Rabinowitch, Sela and Dotan Peleg, chief executive officer of Morflora, assert that the technology should be seen as an “enhancing and enabling” technology rather than a direct alternative to transgenic technologies. “TraitUP is more than just an alternative to transgenic technologies; it’s a technology which brings some entirely new capabilities to the industry,” says Peleg.
“As far as regulatory concerns, the TraitUP technology is still at the pre-regulatory phase, yet we assume it is most likely to be considered as non-GMO, since it does not modify the genome of treated plants. As such, it may well be an alternative technology with a unique regulatory status which will enable its usage in some GMO restricted markets.”

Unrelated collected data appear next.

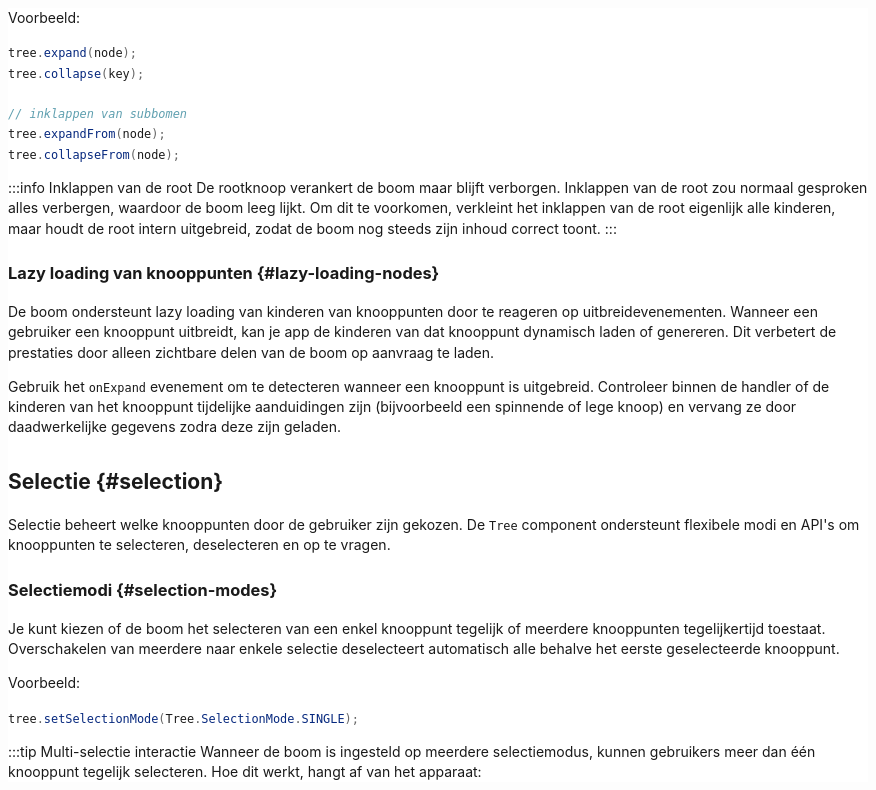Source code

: Voorbeeld:

```java
tree.expand(node);
tree.collapse(key);

// inklappen van subbomen
tree.expandFrom(node);
tree.collapseFrom(node);
```

:::info Inklappen van de root
De rootknoop verankert de boom maar blijft verborgen. Inklappen van de root zou normaal gesproken alles verbergen, waardoor de boom leeg lijkt. Om dit te voorkomen, verkleint het inklappen van de root eigenlijk alle kinderen, maar houdt de root intern uitgebreid, zodat de boom nog steeds zijn inhoud correct toont.
:::

### Lazy loading van knooppunten {#lazy-loading-nodes}

De boom ondersteunt lazy loading van kinderen van knooppunten door te reageren op uitbreidevenementen. Wanneer een gebruiker een knooppunt uitbreidt, kan je app de kinderen van dat knooppunt dynamisch laden of genereren. Dit verbetert de prestaties door alleen zichtbare delen van de boom op aanvraag te laden.

Gebruik het `onExpand` evenement om te detecteren wanneer een knooppunt is uitgebreid. Controleer binnen de handler of de kinderen van het knooppunt tijdelijke aanduidingen zijn (bijvoorbeeld een spinnende of lege knoop) en vervang ze door daadwerkelijke gegevens zodra deze zijn geladen.

<ComponentDemo 
path='/webforj/treelazyload?'
javaE='https://raw.githubusercontent.com/webforj/webforj-documentation/refs/heads/main/src/main/java/com/webforj/samples/views/tree/TreeLazyLoadView.java'
height='250px'
/>

## Selectie {#selection}

Selectie beheert welke knooppunten door de gebruiker zijn gekozen. De `Tree` component ondersteunt flexibele modi en API's om knooppunten te selecteren, deselecteren en op te vragen.

### Selectiemodi {#selection-modes}

Je kunt kiezen of de boom het selecteren van een enkel knooppunt tegelijk of meerdere knooppunten tegelijkertijd toestaat. Overschakelen van meerdere naar enkele selectie deselecteert automatisch alle behalve het eerste geselecteerde knooppunt.

Voorbeeld:

```java
tree.setSelectionMode(Tree.SelectionMode.SINGLE);
```

:::tip Multi-selectie interactie
Wanneer de boom is ingesteld op meerdere selectiemodus, kunnen gebruikers meer dan één knooppunt tegelijk selecteren. Hoe dit werkt, hangt af van het apparaat:
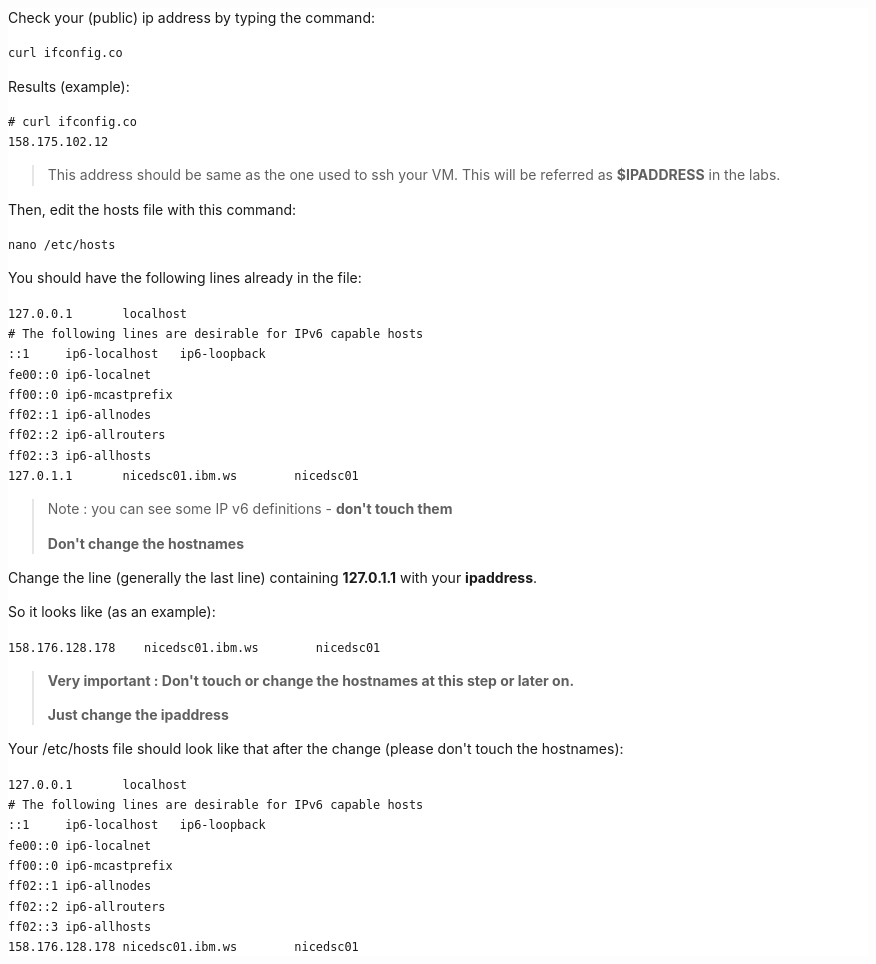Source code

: 

Check your (public) ip address by typing the command:

`curl ifconfig.co`

Results (example):
```console
# curl ifconfig.co
158.175.102.12
```

> This address should be same as the one used to ssh your VM.
> This will be referred as **$IPADDRESS** in the labs. 

Then, edit the hosts file with this command:

`nano /etc/hosts`

You should have the following lines already in the file:
```console
127.0.0.1       localhost
# The following lines are desirable for IPv6 capable hosts
::1     ip6-localhost   ip6-loopback
fe00::0 ip6-localnet
ff00::0 ip6-mcastprefix
ff02::1 ip6-allnodes
ff02::2 ip6-allrouters
ff02::3 ip6-allhosts
127.0.1.1       nicedsc01.ibm.ws        nicedsc01
```

> Note : you can see some IP v6 definitions - **don't touch them**
>
> **Don't change the hostnames**

Change the line (generally the last line) containing **127.0.1.1** with your **ipaddress**. 

So it looks like (as an example):

`158.176.128.178    nicedsc01.ibm.ws        nicedsc01   `

> **Very important : Don't touch or change the hostnames at this step or later on.**
>
> **Just change the ipaddress**

Your /etc/hosts file should look like that after the change (please don't touch the hostnames):

```console
127.0.0.1       localhost
# The following lines are desirable for IPv6 capable hosts
::1     ip6-localhost   ip6-loopback
fe00::0 ip6-localnet
ff00::0 ip6-mcastprefix
ff02::1 ip6-allnodes
ff02::2 ip6-allrouters
ff02::3 ip6-allhosts
158.176.128.178 nicedsc01.ibm.ws        nicedsc01
```
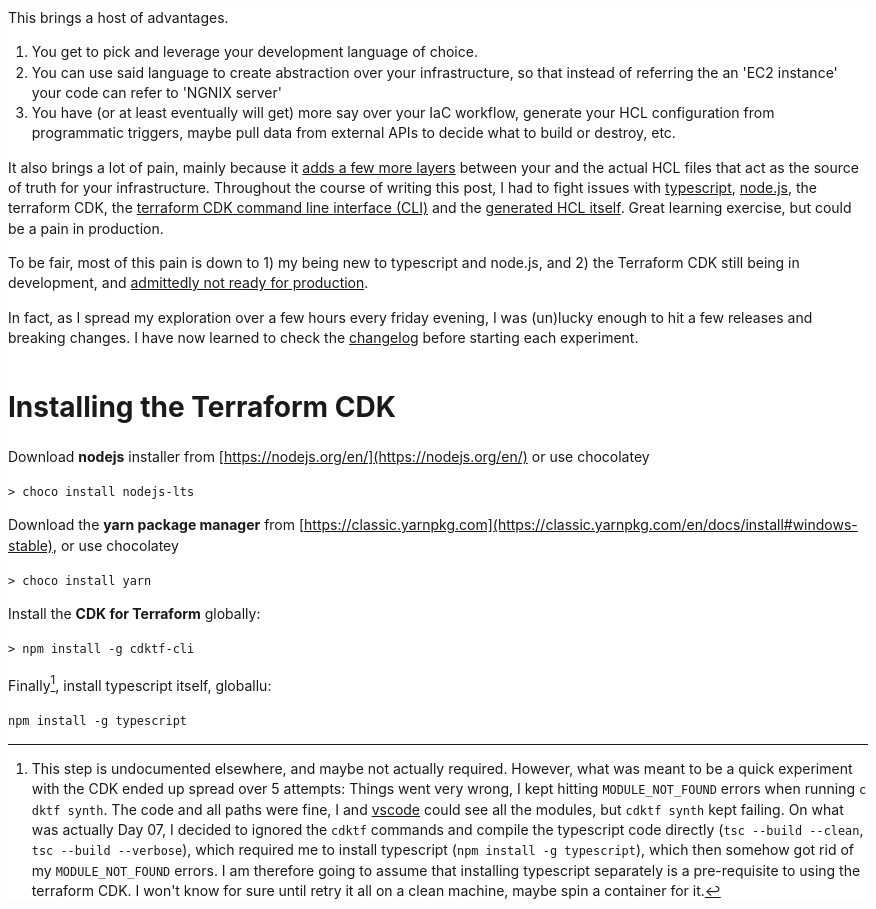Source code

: This brings a host of advantages.
1. You get to pick and leverage your development language of choice.
2. You can use said language to create abstraction over your infrastructure, so that instead of referring the an 'EC2 instance' your code can refer to 'NGNIX server'
3. You have (or at least eventually will get) more say over your IaC workflow, generate your HCL configuration from programmatic triggers, maybe pull data from external APIs to decide what to build or destroy, etc.

It also brings a lot of pain, mainly because it [adds a few more layers](https://www.terraform.io/docs/cdktf/concepts/cdktf-architecture.html) between your and the actual HCL files that act as the source of truth for your infrastructure. Throughout the course of writing this post, I had to fight issues with [typescript](https://www.typescriptlang.org/), [node.js](https://nodejs.org/en/about/), the terraform CDK, the [terraform CDK command line interface (CLI)](https://www.terraform.io/docs/cdktf/cli-reference/cli-configuration.html) and the [generated HCL itself](https://www.terraform.io/docs/language/syntax/configuration.html). Great learning exercise, but could be a pain in production.

To be fair, most of this pain is down to 1) my being new to typescript and node.js, and 2) the Terraform CDK still being in development, and [admittedly not ready for production](https://www.terraform.io/docs/cdktf/index.html#project-maturity-and-production-readiness).

In fact, as I spread my exploration over a few hours every friday evening, I was (un)lucky enough to hit a few releases and breaking changes. I have now learned to check the [changelog](https://github.com/hashicorp/terraform-cdk/blob/main/CHANGELOG.md) before starting each experiment.

# Installing the Terraform CDK

Download **nodejs** installer from [https://nodejs.org/en/](https://nodejs.org/en/) or use chocolatey

```
> choco install nodejs-lts
```

Download the **yarn package manager** from [https://classic.yarnpkg.com](https://classic.yarnpkg.com/en/docs/install#windows-stable), or use chocolatey

```
> choco install yarn
```

Install the **CDK for Terraform** globally:

```
> npm install -g cdktf-cli
```

Finally[^1], install typescript itself, globallu:

```
npm install -g typescript
```

[^1]: This step is undocumented elsewhere, and maybe not actually required.
    However, what was meant to be a quick experiment with the CDK ended up spread over 5 attempts: Things went very wrong, I kept hitting `MODULE_NOT_FOUND` errors when running `cdktf synth`. The code and all paths were fine, I and [vscode](https://code.visualstudio.com/docs) could see all the modules, but `cdktf synth` kept failing.
    On what was actually Day 07, I decided to ignored the `cdktf` commands and compile the typescript code directly (`tsc --build --clean`, `tsc --build --verbose`), which required me to install typescript (`npm install -g typescript`), which then somehow got rid of my `MODULE_NOT_FOUND` errors.
    I am therefore going to assume that installing typescript separately is a pre-requisite to using the terraform CDK. 
    I won't know for sure until retry it all on a clean machine, maybe spin a container for it.


[^2]: A few weeks elapsed between my installing the tooling and actually trying to use it
[^3]: and **TIDY UP**, as I have now spotted inconsistencies in my naming terraform resources ([should use underscore rather than hyphens](https://www.terraform-best-practices.com/naming)).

TraitUP is expected to become available in two years, with the first products released in three to four years.
The Philippine Rice Research Institute is developing improved hybrid rice varieties designed to withstand environmental stressors, according to Alex Rigor, hybrid rice breeding team lead. The new varieties will include features such as “strong culm, long and dense panicle, a high number of grains per panicle, slow senescence, moderate resistance to common rice pests and diseases such as BLB, Blast and BPH, and good grain qualities,” says Rigor. “The hybrid varieties will have significantly improved grain yield and better plant architecture over current inbred varieties. With the same input level, hybrids show at least 15 percent grain yield advantage over the best inbred.”
The Philippines is the world’s largest rice importer. According to the International Rice Research Institute, in 2008 the country imported 1.8 million tons of rice due to population growth, limited land area and problems with infrastructure. According to Rigor, the new varieties will slow the country’s reliance on imports.
“I think we are looking at attaining and sustaining our rice self-sufficiency and may even have excess in rice production in the Philippines,” says Rigor. “This means that the Philippines, one of the highest net rice importers for many years, may now even be able contribute to rice supply in the world market in the future.”
The Philippines is supportive of developments in hybrid rice technology, and more than 10 seed companies, including Bayer CropScience, Pioneer Hi-Bred and Syngenta, are involved in the production of hybrid rice in the country. To date, 44 hybrid rice varieties have been released in the Philippines, including 14 this year.